How to use java code to open Windows file explorer and highlight the specified file?
Solution 1:
Use: Runtime.getRuntime().exec("explorer.exe /select," + path);
This also works if there is a space in the PATH
.
Solution 2:
EDIT:
As of java 9 there is now a method in the Desktop API to select the file
desktop.browseFileDirectory(<file>)
EDIT:
You cannot highlight a specific file with the java Desktop API.
ANSWER TO ORIGINAL QUESTION:
The Desktop API will allow you to do this by using this snippet,
File file = new File ("c:\<directory>");
Desktop desktop = Desktop.getDesktop();
desktop.open(file);
The documentation for the code used above is at these links, http://docs.oracle.com/javase/10/docs/api/java/awt/Desktop.html and http://docs.oracle.com/javase/10/docs/api/java/io/File.html
On a Windows computer this will open the default file explorer and on other systems it will open their default explorers respectively.
Alternatively you could use the new java Path API to build the required path and then invoke the method that returns the corresponding File object.

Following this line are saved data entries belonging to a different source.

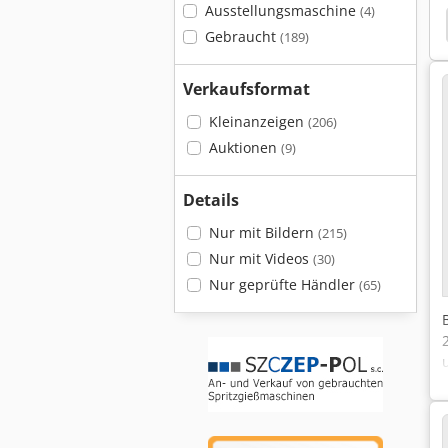
Ausstellungsmaschine
(4)
xtruder
Coperion
Weber Srx 65
Leistritz
Gebraucht
(189)
Verkaufsformat
Kleinanzeigen
(206)
Auktionen
(9)
Details
Nur mit Bildern
(215)
Nur mit Videos
(30)
Nur geprüfte Händler
(65)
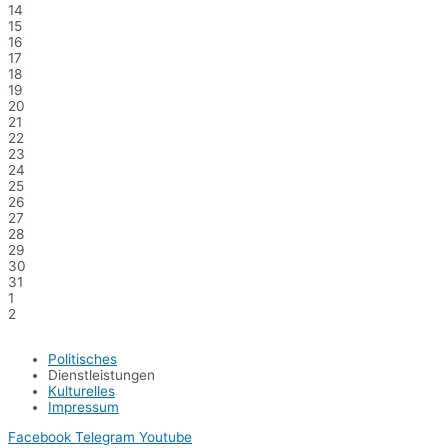
14
15
16
17
18
19
20
21
22
23
24
25
26
27
28
29
30
31
1
2
Politisches
Dienstleistungen
Kulturelles
Impressum
Facebook
Telegram
Youtube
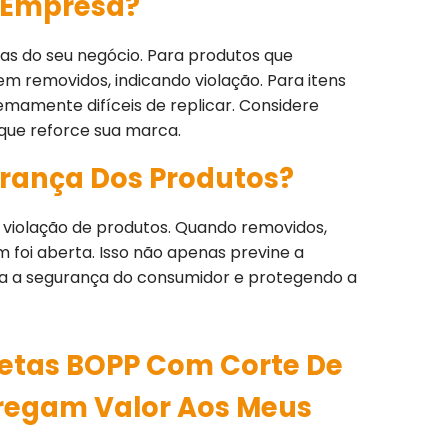
a Empresa?
cas do seu negócio. Para produtos que
em removidos, indicando violação. Para itens
tremamente difíceis de replicar. Considere
 que reforce sua marca.
urança Dos Produtos?
 violação de produtos. Quando removidos,
foi aberta. Isso não apenas previne a
para a segurança do consumidor e protegendo a
etas BOPP Com Corte De
regam Valor Aos Meus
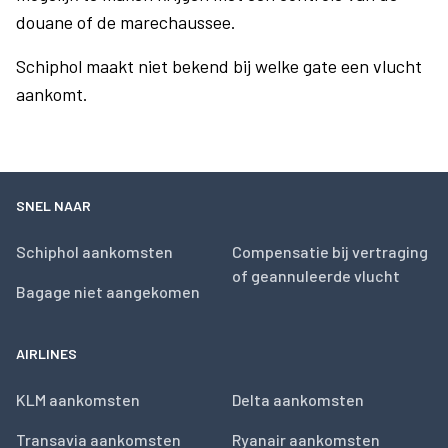
douane of de marechaussee.
Schiphol maakt niet bekend bij welke gate een vlucht
aankomt.
SNEL NAAR
Schiphol aankomsten
Compensatie bij vertraging
of geannuleerde vlucht
Bagage niet aangekomen
AIRLINES
KLM aankomsten
Delta aankomsten
Transavia aankomsten
Ryanair aankomsten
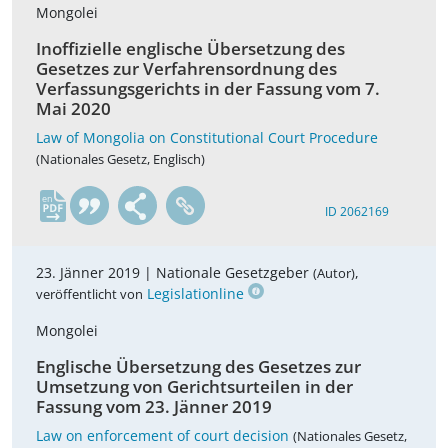
Mongolei
Inoffizielle englische Übersetzung des
Gesetzes zur Verfahrensordnung des
Verfassungsgerichts in der Fassung vom 7.
Mai 2020
Law of Mongolia on Constitutional Court Procedure
(Nationales Gesetz, Englisch)
en
ID 2062169
23. Jänner 2019 |
Nationale Gesetzgeber
,
(Autor)
Legislationline
veröffentlicht von
Mongolei
Englische Übersetzung des Gesetzes zur
Umsetzung von Gerichtsurteilen in der
Fassung vom 23. Jänner 2019
Law on enforcement of court decision
(Nationales Gesetz,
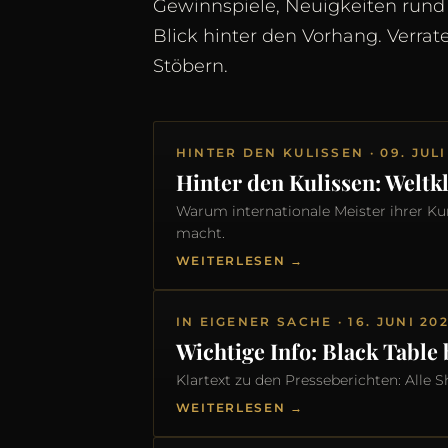
Gewinnspiele, Neuigkeiten run
Blick hinter den Vorhang. Verrat
Stöbern.
HINTER DEN KULISSEN · 09. JULI
Hinter den Kulissen: Weltk
Warum internationale Meister ihrer 
macht.
WEITERLESEN →
IN EIGENER SACHE · 16. JUNI 20
Wichtige Info: Black Table
Klartext zu den Presseberichten: Alle
WEITERLESEN →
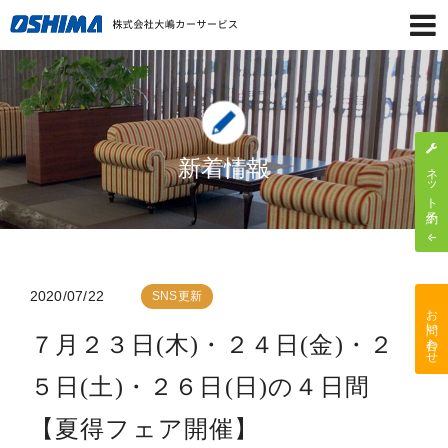
新着情報
ネット予約
2020/07/22
SNS更新
お問い合わせ
７月２３日(木)・２４日(金)・２
５日(土)・２６日(日)の４日間
【夏得フェア開催】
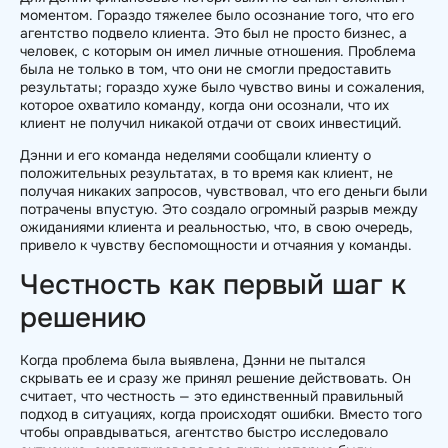
моментом. Гораздо тяжелее было осознание того, что его
агентство подвело клиента. Это был не просто бизнес, а
человек, с которым он имел личные отношения. Проблема
была не только в том, что они не смогли предоставить
результаты; гораздо хуже было чувство вины и сожаления,
которое охватило команду, когда они осознали, что их
клиент не получил никакой отдачи от своих инвестиций.
Дэнни и его команда неделями сообщали клиенту о
положительных результатах, в то время как клиент, не
получая никаких запросов, чувствовал, что его деньги были
потрачены впустую. Это создало огромный разрыв между
ожиданиями клиента и реальностью, что, в свою очередь,
привело к чувству беспомощности и отчаяния у команды.
Честность как первый шаг к
решению
Когда проблема была выявлена, Дэнни не пытался
скрывать ее и сразу же принял решение действовать. Он
считает, что честность — это единственный правильный
подход в ситуациях, когда происходят ошибки. Вместо того
чтобы оправдываться, агентство быстро исследовало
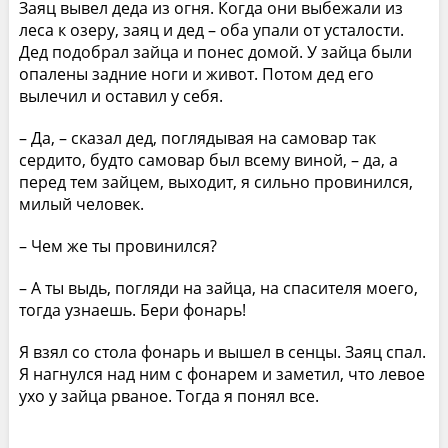
Заяц вывел деда из огня. Когда они выбежали из
леса к озеру, заяц и дед – оба упали от усталости.
Дед подобрал зайца и понес домой. У зайца были
опалены задние ноги и живот. Потом дед его
вылечил и оставил у себя.
– Да, – сказал дед, поглядывая на самовар так
сердито, будто самовар был всему виной, – да, а
перед тем зайцем, выходит, я сильно провинился,
милый человек.
– Чем же ты провинился?
– А ты выдь, погляди на зайца, на спасителя моего,
тогда узнаешь. Бери фонарь!
Я взял со стола фонарь и вышел в сенцы. Заяц спал.
Я нагнулся над ним с фонарем и заметил, что левое
ухо у зайца рваное. Тогда я понял все.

For brevity I excluded the checking code to make sure the Desktop and File objects exist.
Solution 3:
The Desktop API does not support this. You are going to have to use ProcessBuilder
(or alternatively Runtime.exec()
) to execute explorer.exe explicitly with the options you want. This will only work on windows though, if you want to run this on another OS you will have to use the Desktop API anyway.
Process p = new ProcessBuilder("explorer.exe", "/select,C:\\directory\\selectedFile").start();